[Data entries]
- Opening Delimiter -
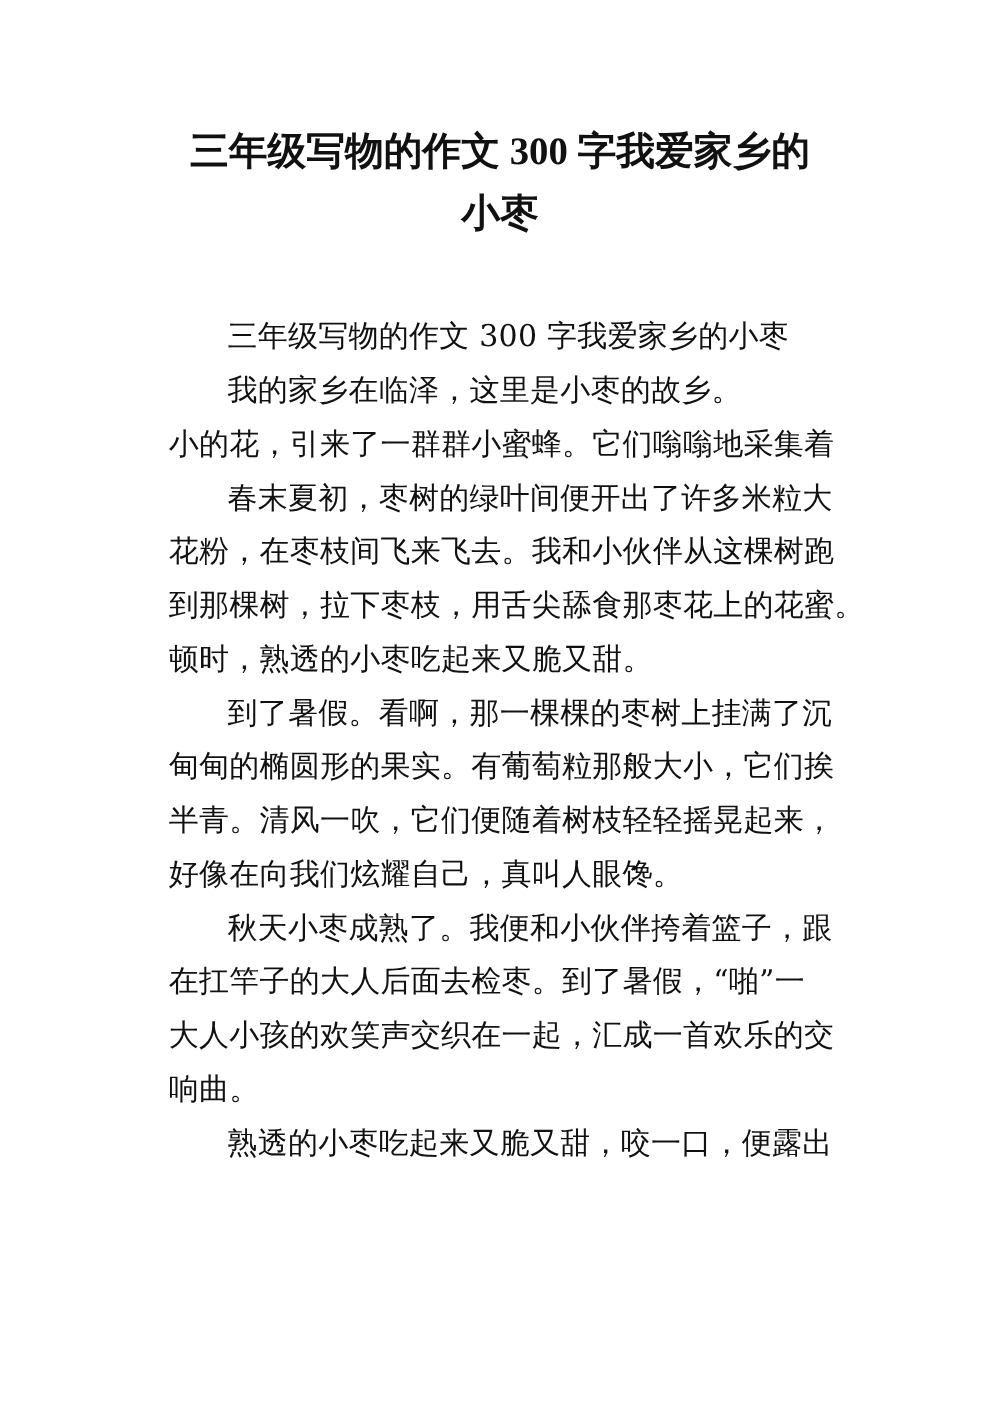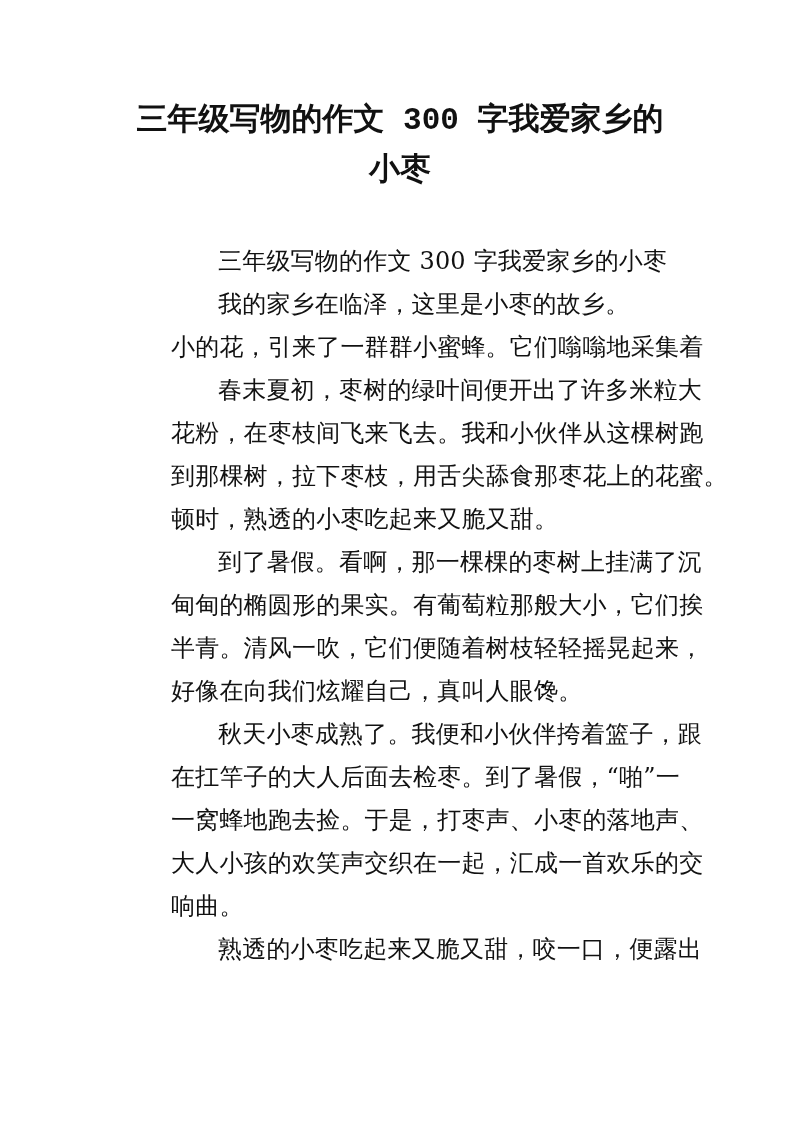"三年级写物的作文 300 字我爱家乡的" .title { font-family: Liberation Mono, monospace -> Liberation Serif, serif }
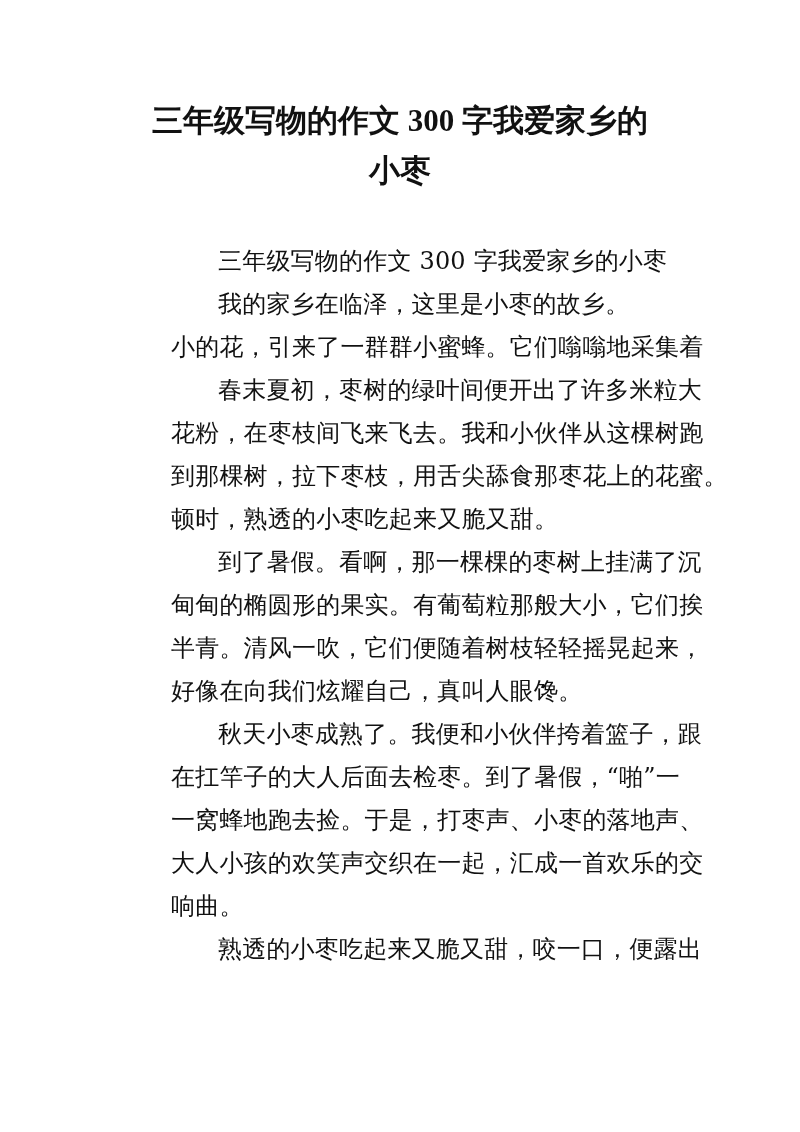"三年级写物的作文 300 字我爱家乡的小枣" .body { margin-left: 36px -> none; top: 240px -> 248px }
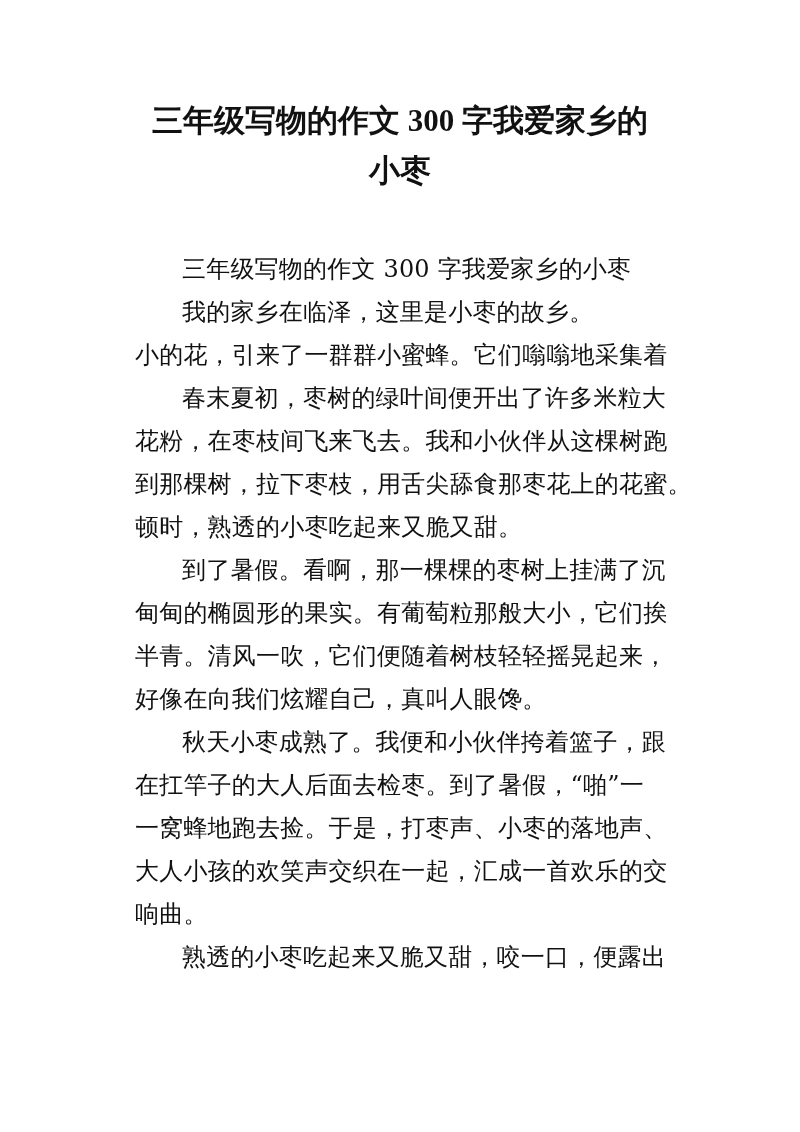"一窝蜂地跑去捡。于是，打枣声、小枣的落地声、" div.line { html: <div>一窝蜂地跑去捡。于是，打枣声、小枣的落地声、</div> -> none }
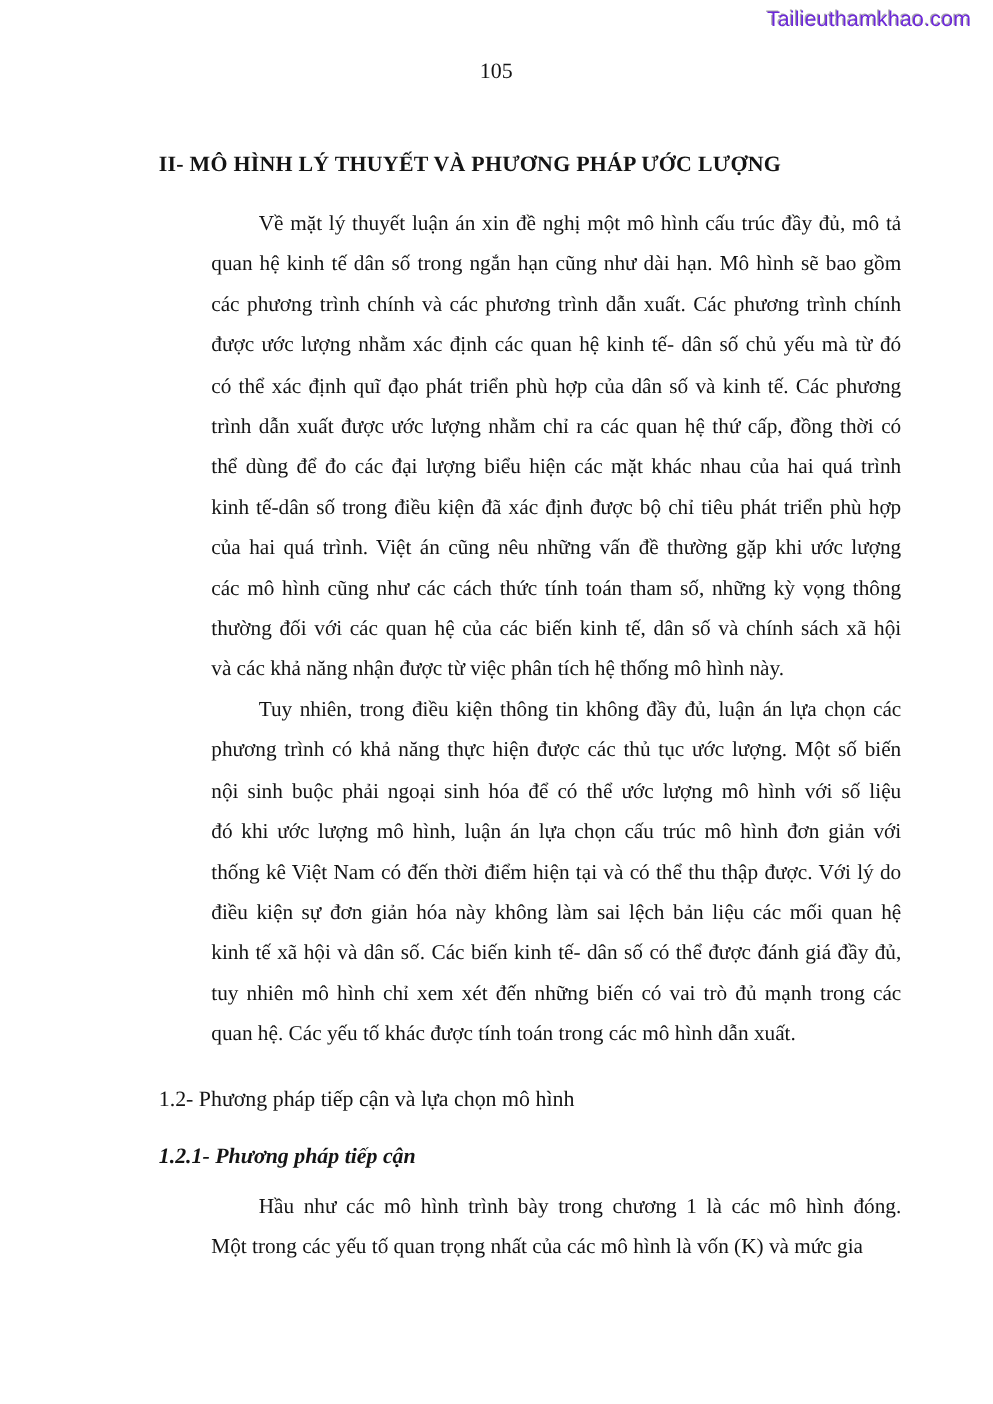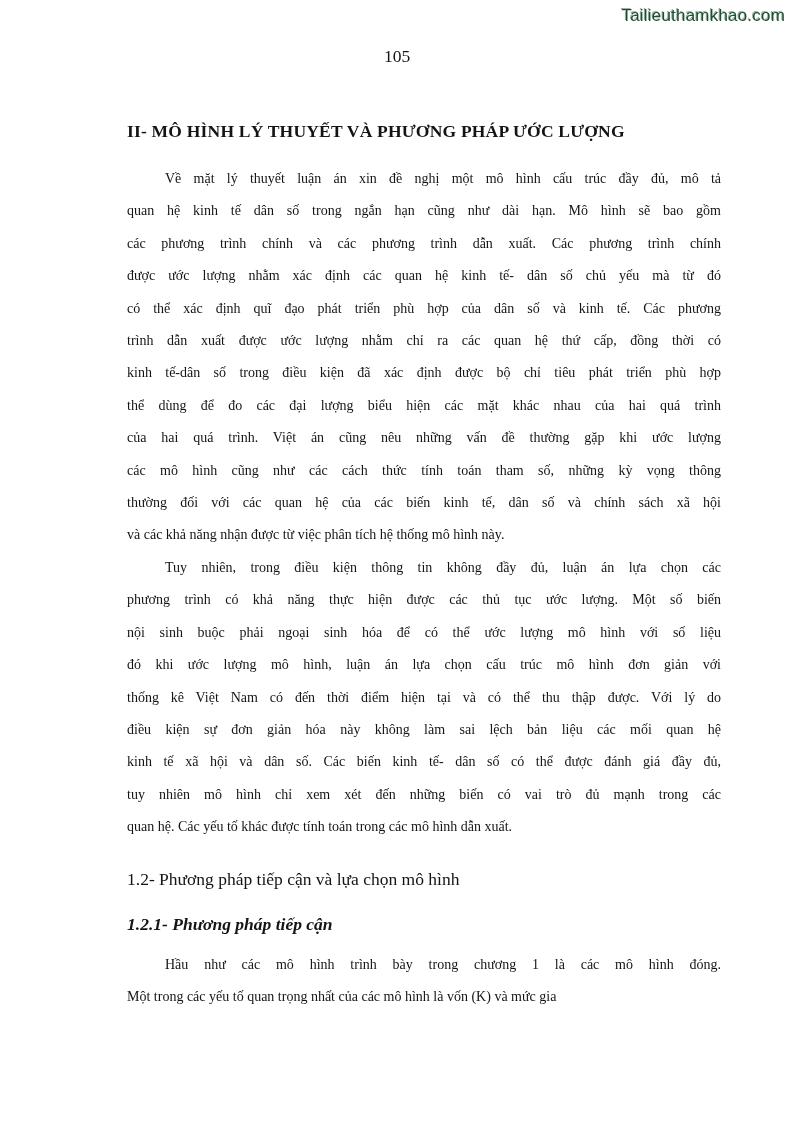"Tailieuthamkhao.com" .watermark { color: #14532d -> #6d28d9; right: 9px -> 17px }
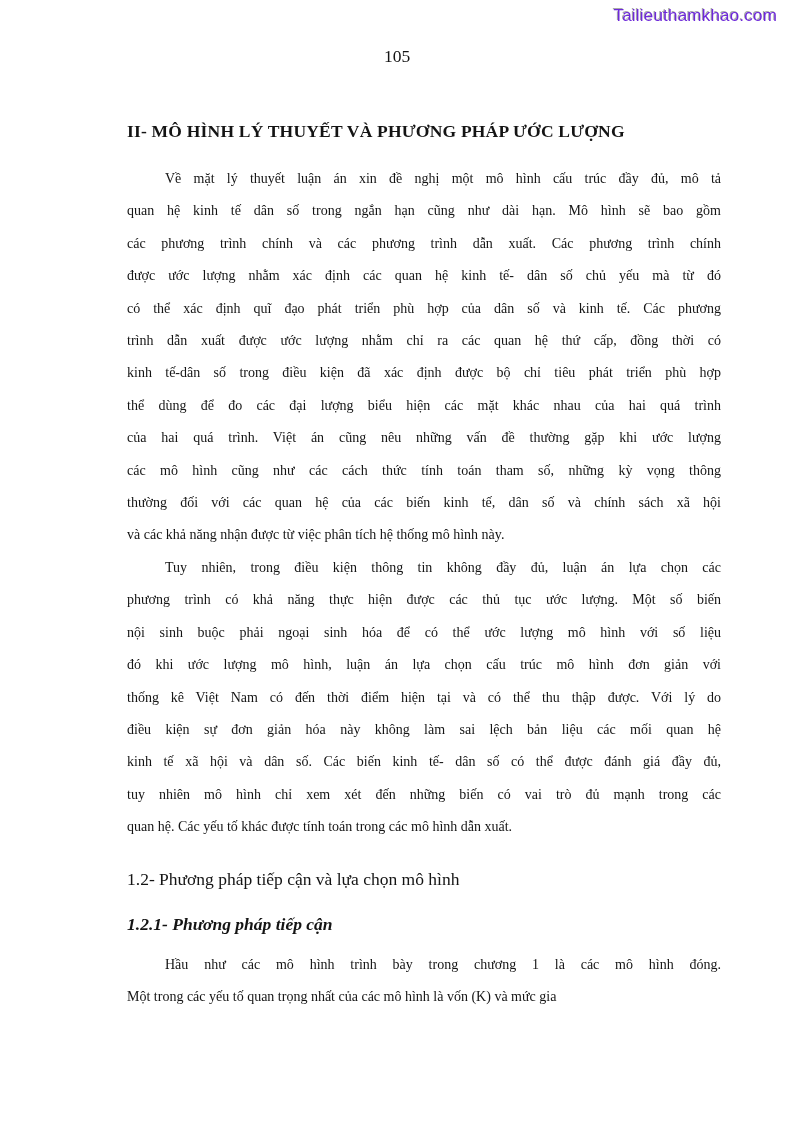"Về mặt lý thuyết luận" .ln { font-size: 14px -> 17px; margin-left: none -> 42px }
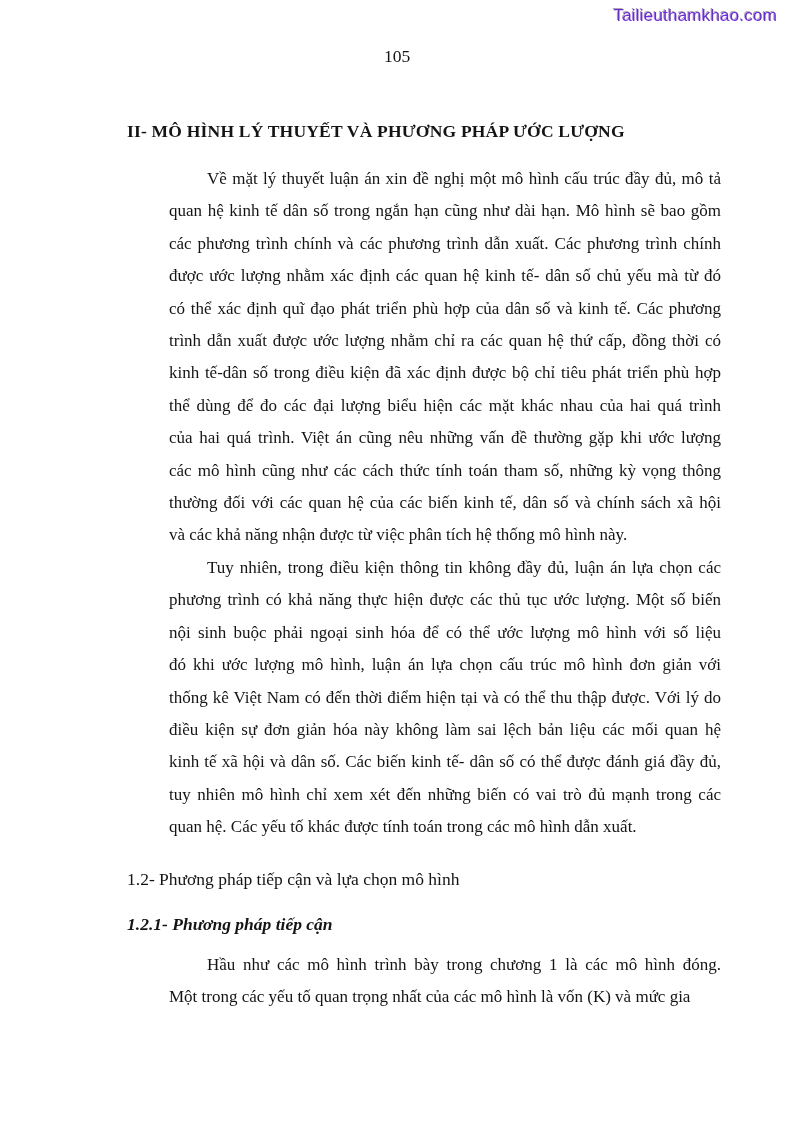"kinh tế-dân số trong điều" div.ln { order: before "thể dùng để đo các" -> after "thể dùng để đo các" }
- Closing Delimiter -
**Task description**
Each entry above is to be restated exactly, without its images.

**Output for this task**
"三年级写物的作文 300 字我爱家乡的" .title { font-family: Liberation Mono, monospace -> Liberation Serif, serif }
"三年级写物的作文 300 字我爱家乡的小枣" .body { margin-left: 36px -> none; top: 240px -> 248px }
"一窝蜂地跑去捡。于是，打枣声、小枣的落地声、" div.line { html: <div>一窝蜂地跑去捡。于是，打枣声、小枣的落地声、</div> -> none }
"Tailieuthamkhao.com" .watermark { color: #14532d -> #6d28d9; right: 9px -> 17px }
"Về mặt lý thuyết luận" .ln { font-size: 14px -> 17px; margin-left: none -> 42px }
"kinh tế-dân số trong điều" div.ln { order: before "thể dùng để đo các" -> after "thể dùng để đo các" }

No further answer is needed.